Karya ini diterbitkan atas izin NovelToon ElleaNeor, isi konten hanyalah pandangan pribadi pembuatnya, tidak mewakili NovelToon sendiri

Bab 10. Kecemburuan Arsen

“Untuk apa menemui Darwis?” Nada bicara Arsen terdengar dingin. 

Mendengar itu, Yvone terdiam sesaat, teringat ucapan Sui semalam. Mendengar panggilan Arsen yang tanpa embel-embel Dokter, sudah dipastikan bahwa pria itu tidak menyukai Dokter itu. 

Yvone yang berdiri memunggungi Arsen segera berbalik. Kini tatapan mereka bertemu. 

“Aku pikir kau orang yang pintar, Arsen. Tidak mungkin hal semacam ini kau tidak tahu jawabannya,” sergah Yvone. 

Tatapan Arsen semakin tajam saja. Wajahnya menggelap, menunjukkan ketidakpuasan. Rose yang biasanya tidak pernah membantah ucapannya, kini justru membuatnya tidak bisa berkata-kata.

“Jika kau sakit kau bisa memanggilnya kemari. Tidak perlu kau yang datang ke sana,” ujar Arsen. Dari nada bicaranya terdengar jelas kalau pria itu sangat keberatan dengan niat Yvone mengunjungi Dokter Darwis. 

Hal itu semakin menguatkan dugaan bahwa Arsen tidak berniat memberi izin pada dirinya. Tetapi, Yvone tidak peduli. Ia tetap bertekad untuk mencari tahu sesuatu.

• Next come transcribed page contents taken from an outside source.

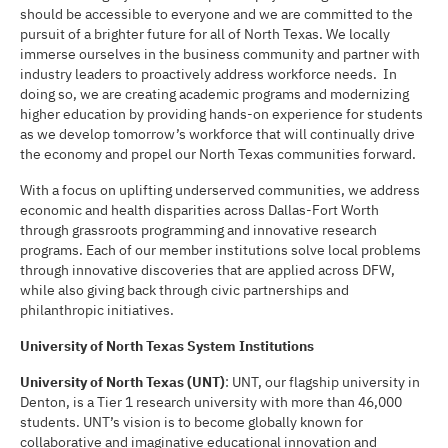
should be accessible to everyone and we are committed to the
pursuit of a brighter future for all of North Texas. We locally
immerse ourselves in the business community and partner with
industry leaders to proactively address workforce needs. In
doing so, we are creating academic programs and modernizing
higher education by providing hands-on experience for students
as we develop tomorrow’s workforce that will continually drive
the economy and propel our North Texas communities forward.
With a focus on uplifting underserved communities, we address
economic and health disparities across Dallas-Fort Worth
through grassroots programming and innovative research
programs. Each of our member institutions solve local problems
through innovative discoveries that are applied across DFW,
while also giving back through civic partnerships and
philanthropic initiatives.
University of North Texas System Institutions
University of North Texas (UNT)
: UNT, our flagship university in
Denton, is a Tier 1 research university with more than 46,000
students. UNT’s vision is to become globally known for
collaborative and imaginative educational innovation and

“Memangnya kenapa jika aku yang datang ke rumah sakit? Jangan bilang kalau kau tidak mengizinkan aku pergi?” tebak Yvone. Ia yakin, bahwa Arsen mencoba untung menghalangi dirinya. 

“Aku hanya tidak ingin terjadi apa-apa denganmu,” ucap Arsen beralasan. 

Yvone mencebik. Entah mengapa ia merasa Arsen tidak serius mengatakannya. 

“Memangnya apa yang terjadi? Kalau aku mati, kau bisa bebas menikahi Renata ‘kan?” 

Mendengar itu, Arsen membulatkan mata. “Apa yang kau katakan ‘Rose?” 

“Bukankah itu yang diinginkan mamamu?” Rose bicara sambil berlalu, ia tidak ingin berlama-lama mendebat Arsen. Ia melangkah menuruni anak tangga, sebuah dering ponsel terdengar dari balik jas Arsen. 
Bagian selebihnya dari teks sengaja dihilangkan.